El director miró un papel que tenía delante de las narices.

—Aquí pone... —empezó, pero entonces negó con la cabeza, se quitó las gafas y se presionó el puente de la nariz con el índice y el pulgar—. Debes comprenderlo, Paul. En efecto, son los padres los que se han quejado. Los padres se quejan siempre. Sé reconocer perfectamente a los padres quejicas. Por lo general, se trata de naderías: si se pueden comprar manzanas en la cafetería; qué política seguimos en cuanto a clases de gimnasia durante la menstruación... Futilidades. Rara vez se refieren al contenido de las clases. Pero ahora sí, y eso no es bueno para el colegio.
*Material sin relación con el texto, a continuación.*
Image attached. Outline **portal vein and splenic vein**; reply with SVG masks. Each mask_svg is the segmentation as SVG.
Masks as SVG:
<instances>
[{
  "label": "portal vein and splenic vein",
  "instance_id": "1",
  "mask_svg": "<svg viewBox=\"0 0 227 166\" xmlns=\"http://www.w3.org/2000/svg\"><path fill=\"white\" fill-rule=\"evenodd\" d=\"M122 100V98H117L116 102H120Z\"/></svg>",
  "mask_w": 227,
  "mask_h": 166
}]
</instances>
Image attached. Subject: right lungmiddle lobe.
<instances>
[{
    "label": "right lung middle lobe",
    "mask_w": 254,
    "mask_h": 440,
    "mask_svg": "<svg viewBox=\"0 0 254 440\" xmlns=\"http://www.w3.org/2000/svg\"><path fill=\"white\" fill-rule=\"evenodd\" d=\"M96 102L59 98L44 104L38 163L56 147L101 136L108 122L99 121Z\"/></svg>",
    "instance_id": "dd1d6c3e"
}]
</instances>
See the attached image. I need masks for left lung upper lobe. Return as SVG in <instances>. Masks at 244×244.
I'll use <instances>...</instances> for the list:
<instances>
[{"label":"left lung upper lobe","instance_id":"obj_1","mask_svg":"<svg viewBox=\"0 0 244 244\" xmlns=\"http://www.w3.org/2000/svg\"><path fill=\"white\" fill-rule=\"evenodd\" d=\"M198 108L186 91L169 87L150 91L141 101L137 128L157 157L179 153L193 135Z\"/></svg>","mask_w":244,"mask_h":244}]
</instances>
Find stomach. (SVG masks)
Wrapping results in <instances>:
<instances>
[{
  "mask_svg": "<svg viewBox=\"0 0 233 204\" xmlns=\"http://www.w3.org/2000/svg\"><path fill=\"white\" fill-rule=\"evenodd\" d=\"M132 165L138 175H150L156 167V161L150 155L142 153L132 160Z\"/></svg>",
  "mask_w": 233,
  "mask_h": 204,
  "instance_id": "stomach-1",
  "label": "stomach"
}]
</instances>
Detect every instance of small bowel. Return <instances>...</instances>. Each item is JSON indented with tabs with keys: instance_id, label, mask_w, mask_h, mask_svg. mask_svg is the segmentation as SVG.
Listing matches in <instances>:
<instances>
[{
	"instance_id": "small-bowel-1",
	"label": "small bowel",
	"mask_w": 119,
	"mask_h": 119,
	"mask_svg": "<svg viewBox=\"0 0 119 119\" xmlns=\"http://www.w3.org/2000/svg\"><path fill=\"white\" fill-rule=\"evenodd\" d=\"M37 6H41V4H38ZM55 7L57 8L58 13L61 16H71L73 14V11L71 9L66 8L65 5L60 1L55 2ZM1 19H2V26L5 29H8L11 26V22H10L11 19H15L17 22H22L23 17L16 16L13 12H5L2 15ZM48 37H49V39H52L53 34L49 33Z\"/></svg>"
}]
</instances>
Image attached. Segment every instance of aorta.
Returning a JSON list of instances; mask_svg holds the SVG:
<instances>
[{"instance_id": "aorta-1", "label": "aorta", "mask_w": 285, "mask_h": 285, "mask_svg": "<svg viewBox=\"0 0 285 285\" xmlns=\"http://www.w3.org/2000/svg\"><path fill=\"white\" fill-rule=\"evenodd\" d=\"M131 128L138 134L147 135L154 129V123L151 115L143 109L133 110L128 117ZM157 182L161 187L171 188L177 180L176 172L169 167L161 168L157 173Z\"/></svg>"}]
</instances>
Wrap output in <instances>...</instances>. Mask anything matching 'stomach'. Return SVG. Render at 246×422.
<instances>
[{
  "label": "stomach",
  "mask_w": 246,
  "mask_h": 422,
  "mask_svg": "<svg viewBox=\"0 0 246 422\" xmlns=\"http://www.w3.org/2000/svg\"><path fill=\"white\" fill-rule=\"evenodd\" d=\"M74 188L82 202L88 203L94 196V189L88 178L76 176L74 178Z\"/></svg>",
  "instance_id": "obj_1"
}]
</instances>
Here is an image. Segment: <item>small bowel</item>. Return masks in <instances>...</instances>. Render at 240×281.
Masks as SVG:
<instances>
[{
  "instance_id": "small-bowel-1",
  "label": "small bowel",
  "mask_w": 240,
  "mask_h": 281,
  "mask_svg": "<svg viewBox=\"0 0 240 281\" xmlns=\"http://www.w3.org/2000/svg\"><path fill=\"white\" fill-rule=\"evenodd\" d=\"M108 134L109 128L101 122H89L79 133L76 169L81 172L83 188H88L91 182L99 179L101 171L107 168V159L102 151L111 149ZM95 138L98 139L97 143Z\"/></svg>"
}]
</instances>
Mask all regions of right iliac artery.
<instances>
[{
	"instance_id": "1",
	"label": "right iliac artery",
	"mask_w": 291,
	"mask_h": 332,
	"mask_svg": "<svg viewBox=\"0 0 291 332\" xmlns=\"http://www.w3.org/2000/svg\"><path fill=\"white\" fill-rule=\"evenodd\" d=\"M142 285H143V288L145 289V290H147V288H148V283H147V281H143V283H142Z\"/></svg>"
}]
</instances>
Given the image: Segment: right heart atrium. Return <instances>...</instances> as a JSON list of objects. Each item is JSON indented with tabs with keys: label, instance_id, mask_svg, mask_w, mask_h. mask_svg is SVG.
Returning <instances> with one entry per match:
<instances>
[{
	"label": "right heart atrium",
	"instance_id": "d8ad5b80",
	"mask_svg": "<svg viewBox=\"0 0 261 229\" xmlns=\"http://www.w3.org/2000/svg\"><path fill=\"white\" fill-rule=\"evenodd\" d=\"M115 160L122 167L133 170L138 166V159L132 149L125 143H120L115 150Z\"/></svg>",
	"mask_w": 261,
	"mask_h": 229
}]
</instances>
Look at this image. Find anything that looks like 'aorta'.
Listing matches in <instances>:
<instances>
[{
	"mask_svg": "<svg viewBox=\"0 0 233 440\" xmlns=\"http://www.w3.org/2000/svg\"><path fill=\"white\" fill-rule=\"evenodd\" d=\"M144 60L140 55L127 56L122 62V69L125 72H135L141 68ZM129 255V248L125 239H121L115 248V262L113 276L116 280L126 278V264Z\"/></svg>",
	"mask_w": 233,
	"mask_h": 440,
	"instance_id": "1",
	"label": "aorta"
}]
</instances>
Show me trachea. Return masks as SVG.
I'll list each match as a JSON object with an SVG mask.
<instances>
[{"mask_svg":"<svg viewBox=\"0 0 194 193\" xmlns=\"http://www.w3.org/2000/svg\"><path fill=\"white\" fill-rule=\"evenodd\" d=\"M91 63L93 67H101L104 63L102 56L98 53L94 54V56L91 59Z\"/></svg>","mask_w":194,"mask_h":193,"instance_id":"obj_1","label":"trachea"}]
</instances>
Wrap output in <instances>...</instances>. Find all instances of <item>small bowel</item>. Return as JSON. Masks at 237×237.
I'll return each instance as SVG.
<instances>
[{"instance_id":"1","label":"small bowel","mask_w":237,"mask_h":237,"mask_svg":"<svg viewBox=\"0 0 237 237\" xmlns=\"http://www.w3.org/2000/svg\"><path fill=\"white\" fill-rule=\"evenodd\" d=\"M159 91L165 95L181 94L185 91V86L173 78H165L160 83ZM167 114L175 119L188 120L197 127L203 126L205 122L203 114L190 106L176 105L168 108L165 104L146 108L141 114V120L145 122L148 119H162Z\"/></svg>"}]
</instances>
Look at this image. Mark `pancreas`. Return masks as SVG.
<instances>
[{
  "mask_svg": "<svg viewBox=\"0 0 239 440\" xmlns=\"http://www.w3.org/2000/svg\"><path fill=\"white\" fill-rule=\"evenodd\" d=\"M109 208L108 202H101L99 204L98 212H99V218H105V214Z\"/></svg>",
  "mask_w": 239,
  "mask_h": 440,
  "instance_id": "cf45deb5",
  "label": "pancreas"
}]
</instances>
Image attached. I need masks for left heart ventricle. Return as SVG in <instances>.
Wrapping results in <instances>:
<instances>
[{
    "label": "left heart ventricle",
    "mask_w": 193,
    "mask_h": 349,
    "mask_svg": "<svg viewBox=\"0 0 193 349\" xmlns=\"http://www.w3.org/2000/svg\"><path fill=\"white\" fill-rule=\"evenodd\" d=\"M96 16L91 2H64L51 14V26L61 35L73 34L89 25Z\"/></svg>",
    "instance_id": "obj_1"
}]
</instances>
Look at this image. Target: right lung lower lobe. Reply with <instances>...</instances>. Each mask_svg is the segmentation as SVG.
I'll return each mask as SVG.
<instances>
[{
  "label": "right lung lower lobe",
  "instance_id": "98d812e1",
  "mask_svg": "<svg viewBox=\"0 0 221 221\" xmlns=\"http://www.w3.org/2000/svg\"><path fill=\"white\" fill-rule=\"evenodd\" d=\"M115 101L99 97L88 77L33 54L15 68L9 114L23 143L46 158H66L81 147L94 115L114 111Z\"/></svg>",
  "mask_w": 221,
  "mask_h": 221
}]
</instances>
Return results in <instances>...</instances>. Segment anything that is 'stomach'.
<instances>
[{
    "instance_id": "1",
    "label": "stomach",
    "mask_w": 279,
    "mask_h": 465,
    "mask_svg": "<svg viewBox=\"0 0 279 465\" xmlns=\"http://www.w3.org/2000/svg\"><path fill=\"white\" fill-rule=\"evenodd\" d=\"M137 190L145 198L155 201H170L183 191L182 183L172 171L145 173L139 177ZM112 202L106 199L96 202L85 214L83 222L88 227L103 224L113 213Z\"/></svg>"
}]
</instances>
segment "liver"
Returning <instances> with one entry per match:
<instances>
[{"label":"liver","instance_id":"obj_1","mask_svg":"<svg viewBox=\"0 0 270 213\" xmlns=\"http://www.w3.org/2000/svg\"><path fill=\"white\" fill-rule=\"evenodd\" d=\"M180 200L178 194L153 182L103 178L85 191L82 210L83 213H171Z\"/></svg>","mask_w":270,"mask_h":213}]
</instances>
Sería mucho mejor para todos que te ciñeras al programa de la asignatura.

Por primera vez desde el inicio de la conversación sentí un ligero cosquilleo en la nuca.

—Dime, ¿en qué aspecto no me he ceñido al programa? —repuse con calma.

—Aquí dice... —Manoseó de nuevo el papel que tenía sobre el escritorio—. ¿Por qué no me lo aclaras tú mismo? ¿Qué fue exactamente lo que dijiste, Paul?

—Nada en especial. Les pedí que hicieran un cálculo sencillo. En un grupo de cien personas ¿cuántos cabrones hay? ¿Cuántos padres que hablan a sus hijos de malas maneras? ¿A cuántos capullos les apesta el aliento, pero no hacen nada por remediarlo? ¿Cuántos quejicas inútiles se pasan la vida lamentándose de injusticias imaginarias que se han cometido contra ellos? Mirad a vuestro alrededor, les dije. ¿Cuántos compañeros de clase preferiríais que no volviesen mañana al colegio? Pensad en ese pariente vuestro, el tío pesado que siempre sale con sus estúpidas anécdotas en las fiestas de cumpleaños, el primo feo que maltrata a su gato. Pensad en el alivio que sentiríais, no sólo vosotros sino toda la familia, si ese tío o ese primo pisaran una mina o fuesen alcanzados por una bomba. Si ese pariente desapareciese de la faz de la tierra. Y pensad ahora en esos millones de víctimas de todas las guerras que ha habido hasta el momento (no me ceñí solamente a la Segunda Guerra Mundial, suelo mencionarla a menudo como ejemplo porque es la guerra que más les llama la atención), y pensad en los miles o decenas de miles de personas de las que podríamos librarnos como si fuesen un dolor de muelas. Sólo desde el punto de vista estadístico es imposible que todas esas personas fuesen buena gente, con independencia del bando al que pertenecieran. La injusticia está más bien en el hecho de que los cabrones también van a engrosar la lista de víctimas inocentes. Que sus nombres también aparecen en los monumentos de guerra.

Hice una pausa para recuperar el aliento. ¿Cuánto conocía yo a ese director en realidad? Me había dejado hablar hasta el final, pero ¿qué significaba eso? Tal vez ya hubiera oído bastante. Tal vez ya no necesitara ponerme sobre aviso.

—Paul... —empezó; se había puesto las gafas, pero no me miraba a mí sino a un punto de su mesa—. ¿Puedo hacerte una pregunta personal, Paul?

No respondí.

—¿No estarás un poco quemado, Paul? De dar clase, me refiero. Entiéndeme bien, no te estoy reprochando nada, es algo que nos pasa a todos tarde o temprano. Que llega un momento en que ya no tenemos ganas de seguir, que pensamos en la inutilidad de nuestro trabajo.

Me encogí de hombros.;

—Bah... —dije.

—Yo también pasé por eso cuando aún daba clases. Es una sensación desagradable. Socava todos los fundamentos. Los fundamentos de todo en lo que creías. ¿Es eso lo que te está pasando, Paul? ¿Todavía crees en lo que haces?